Anadolulu bir gıdacı müşterimin bayi toplantısında yeni fikirleri deneme iştahımızdan bahsederken  biri  “o dediğinizi bizim piyasada ancak Unilever, Danone yapabilir” diye itiraf etti. “Size ne oluyor?” demeye getirdi.  Kendince haklıydı.

Evdeki yemek denemelerinde yaşadığım hayal kırıklıkları sonrası ev ahalisi beni teselli etmeye çalışır.   Ben de onlara yaptığım beş yeni denemeden ikisi tutarsa büyük başarıdır ve eğer ömrü hayatımda bir yemeği mutfak literatürüne sokabilirsem, bu her şeye değer derim. Eski köye yeni adet getirmek böyle bir şeydir. Kolay değildir ama başarılırsa tadından yenmez.
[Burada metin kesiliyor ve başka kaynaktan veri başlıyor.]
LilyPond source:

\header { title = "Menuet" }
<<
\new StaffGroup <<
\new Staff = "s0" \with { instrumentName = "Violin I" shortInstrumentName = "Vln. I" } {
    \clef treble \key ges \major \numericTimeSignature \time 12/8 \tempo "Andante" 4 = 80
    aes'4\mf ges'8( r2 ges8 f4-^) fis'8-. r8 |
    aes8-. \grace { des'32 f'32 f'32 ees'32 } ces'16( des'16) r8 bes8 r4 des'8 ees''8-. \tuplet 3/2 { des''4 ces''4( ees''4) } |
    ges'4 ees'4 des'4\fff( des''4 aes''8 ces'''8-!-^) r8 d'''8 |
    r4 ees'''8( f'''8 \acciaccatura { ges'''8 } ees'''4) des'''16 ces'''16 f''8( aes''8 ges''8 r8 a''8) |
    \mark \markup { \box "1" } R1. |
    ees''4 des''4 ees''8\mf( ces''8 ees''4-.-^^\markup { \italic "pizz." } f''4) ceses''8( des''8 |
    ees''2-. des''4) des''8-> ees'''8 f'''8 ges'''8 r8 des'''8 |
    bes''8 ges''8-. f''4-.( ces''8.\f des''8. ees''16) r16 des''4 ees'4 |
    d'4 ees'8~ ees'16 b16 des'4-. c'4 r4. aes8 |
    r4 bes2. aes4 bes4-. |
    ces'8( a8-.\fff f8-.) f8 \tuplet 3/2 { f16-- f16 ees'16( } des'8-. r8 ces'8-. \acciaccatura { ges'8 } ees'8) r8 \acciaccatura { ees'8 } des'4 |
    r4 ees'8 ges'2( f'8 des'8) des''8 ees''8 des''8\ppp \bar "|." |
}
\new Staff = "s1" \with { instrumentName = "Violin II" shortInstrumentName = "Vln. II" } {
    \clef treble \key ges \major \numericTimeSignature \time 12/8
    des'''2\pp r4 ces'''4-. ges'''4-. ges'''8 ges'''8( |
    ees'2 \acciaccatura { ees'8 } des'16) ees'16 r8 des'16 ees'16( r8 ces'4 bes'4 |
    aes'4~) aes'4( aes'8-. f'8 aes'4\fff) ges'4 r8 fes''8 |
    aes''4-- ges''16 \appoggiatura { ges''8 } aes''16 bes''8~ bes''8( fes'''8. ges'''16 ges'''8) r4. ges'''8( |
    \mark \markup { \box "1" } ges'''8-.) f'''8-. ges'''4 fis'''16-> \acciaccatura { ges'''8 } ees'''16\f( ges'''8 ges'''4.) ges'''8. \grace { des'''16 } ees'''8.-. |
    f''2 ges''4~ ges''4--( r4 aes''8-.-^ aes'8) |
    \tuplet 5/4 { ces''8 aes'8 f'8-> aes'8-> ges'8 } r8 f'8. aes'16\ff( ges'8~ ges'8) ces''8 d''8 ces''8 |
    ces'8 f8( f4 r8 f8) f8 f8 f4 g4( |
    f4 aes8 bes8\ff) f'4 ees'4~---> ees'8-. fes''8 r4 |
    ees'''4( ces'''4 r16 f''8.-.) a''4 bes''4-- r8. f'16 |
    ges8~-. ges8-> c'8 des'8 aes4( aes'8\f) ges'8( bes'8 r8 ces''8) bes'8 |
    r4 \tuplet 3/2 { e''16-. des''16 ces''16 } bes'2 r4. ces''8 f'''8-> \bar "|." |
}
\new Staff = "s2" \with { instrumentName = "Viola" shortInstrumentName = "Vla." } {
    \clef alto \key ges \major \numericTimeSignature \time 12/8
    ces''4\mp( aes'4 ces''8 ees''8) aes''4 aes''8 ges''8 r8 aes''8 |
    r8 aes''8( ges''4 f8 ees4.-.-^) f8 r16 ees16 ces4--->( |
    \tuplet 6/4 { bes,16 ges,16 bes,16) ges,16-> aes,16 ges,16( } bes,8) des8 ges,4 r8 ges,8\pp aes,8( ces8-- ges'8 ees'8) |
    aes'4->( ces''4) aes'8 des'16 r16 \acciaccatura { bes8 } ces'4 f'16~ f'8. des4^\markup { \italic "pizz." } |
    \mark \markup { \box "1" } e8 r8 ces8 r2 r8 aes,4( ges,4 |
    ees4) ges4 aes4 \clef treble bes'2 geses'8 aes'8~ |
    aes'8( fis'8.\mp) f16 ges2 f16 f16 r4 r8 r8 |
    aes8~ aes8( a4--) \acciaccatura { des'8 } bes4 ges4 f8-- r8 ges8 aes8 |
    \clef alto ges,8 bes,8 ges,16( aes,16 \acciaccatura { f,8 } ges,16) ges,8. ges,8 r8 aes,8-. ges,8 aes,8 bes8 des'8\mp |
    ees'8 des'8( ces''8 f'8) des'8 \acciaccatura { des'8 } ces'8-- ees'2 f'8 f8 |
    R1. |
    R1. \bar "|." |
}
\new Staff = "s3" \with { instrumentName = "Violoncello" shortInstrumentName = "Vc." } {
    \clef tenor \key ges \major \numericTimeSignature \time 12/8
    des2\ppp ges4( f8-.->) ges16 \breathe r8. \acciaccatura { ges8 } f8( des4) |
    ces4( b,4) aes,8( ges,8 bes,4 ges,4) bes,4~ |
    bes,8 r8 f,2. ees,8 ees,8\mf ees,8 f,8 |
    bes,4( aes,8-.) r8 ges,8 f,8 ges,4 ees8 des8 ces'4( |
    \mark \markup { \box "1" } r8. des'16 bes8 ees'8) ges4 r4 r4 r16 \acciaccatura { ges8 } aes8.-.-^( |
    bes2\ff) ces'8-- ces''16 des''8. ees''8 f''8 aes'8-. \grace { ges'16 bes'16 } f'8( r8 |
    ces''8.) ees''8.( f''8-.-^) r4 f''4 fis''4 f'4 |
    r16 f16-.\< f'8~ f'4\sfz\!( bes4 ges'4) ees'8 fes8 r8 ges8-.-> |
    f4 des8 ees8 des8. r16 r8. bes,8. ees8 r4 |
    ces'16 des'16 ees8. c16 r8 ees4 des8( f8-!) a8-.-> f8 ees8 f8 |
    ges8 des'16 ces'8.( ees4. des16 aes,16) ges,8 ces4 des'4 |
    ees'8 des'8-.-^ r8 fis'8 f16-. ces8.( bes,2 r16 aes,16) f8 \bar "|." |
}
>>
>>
Düşünsenize, küçük torunum bir restorana gidip “Omlet Borça” sipariş ediyor. Bin deneme yapmaya değmez mi? Değer. On yılımı alır hepsi. Hayat o kadar uzun ki…

Türk iş adamı esnektir, girişimcidir ama yeniliğe, denemeye kuşkuyla bakar. Özellikle de önden bir altyapı/pazarlama yatırımı yapılacaksa eli titrer. Enerji yatırımlarında olduğu gibi bir alım garantisi arar. Ya da bildik bir pastayı bölüşmeye gelir. Zaten cep telefonu projesinin büyük holdingleri turladıktan sonra alıcı bulabildiği ülkede tezimizi ispatlayacak daha fazla vaka aramamıza gerek yoktur. Karamehmet’ler azınlıktadır bu coğrafyada. El cepte bitirim pozları veren babaların ve babalarının geçmişte bir Türk otomobili hayal etmesini beklemek de aşırı iyimserliktir.

Geçen sene bir kentimiz hafta sonu turizmini geliştirmek için kampanya başlattı. Amaç, özellikle  İstanbul’dan kent turisti çekmek idi. Ancak yanlış dönemde yayınlanan birkaç ilan sonrasında hemen vazgeçildi. İlanlar dışında bırakın PR çalışmalarını, tek bir sticker bile basılmadı şehirde. Bir kentin kaderi, pozisyonu bir haftada değiştirilebilseydi, iş çok kolay olurdu.

Yurt dışındaki markalaşma çalışmalarında da bu anlayış işimizi zorlaştırıyor. El cepte verilen pozların altında “80 ülkeye ihracat yapıyoruz” gibi laflar yer alır. Benim için bunun anlamı “hiçbirinde marka değiliz” demektir. Şirketlerimiz yurt dışında önce sağlam bir bayi arar. O bayinin hiçbir destek olmadan satışları bir noktaya getirmesini bekler.  Sonra o satışın bir bölümünü (lütfen) iletişime ayırır. Yarısını da devletten ister.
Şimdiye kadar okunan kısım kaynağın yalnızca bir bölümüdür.